I used to have a Raspberry Pi 3B as my Nextcloud server, it's a very low end machine. Les Pas will throw "SocketTimeOut" exception once a while. When I upgrade my server to a Intel NUC, those exceptions never happen again.

I will add a little delay between each chunk upload to ease the pressure on server in the future release. Meanwhile, you could try upgrading your web server to HTTP/2, hopefully it will help handling more network workload.

I doubt that is the reason, as I run a proper server on the internet, not some home-hosted low-end device. In my case your solution will not help anyways. These transmission errors are true connection failures, e.g. because the phone lost the WiFi signal.
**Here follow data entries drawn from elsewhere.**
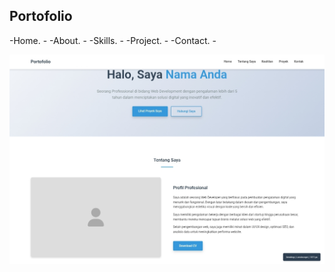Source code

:## Portofolio

-Home.     -
-About.    -
-Skills.   -
-Project.  -
-Contact.  -

![Source-code-website](Img/Portofolio.png)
For the initial error I reported, the cause was definitely a loss of WiFi.

There must be some error with the resume logic, given that it seems to work fine on the second and later chunks, but always fails when the first chunk is interrupted. The server-side upload directory is empty in that case, maybe the WebDAV stack can't cope with the PROPFIND request to an empty directory? How about trying to catch that exception and simply restarting the upload with the first chunk?

Yes, catching the exception is the right way. I need the logcat output to pinpoint the exact location and the reason behind. This issue title says the exception is at OkHttpWebdav.kt line 1018, but that file has no more than 700 lines.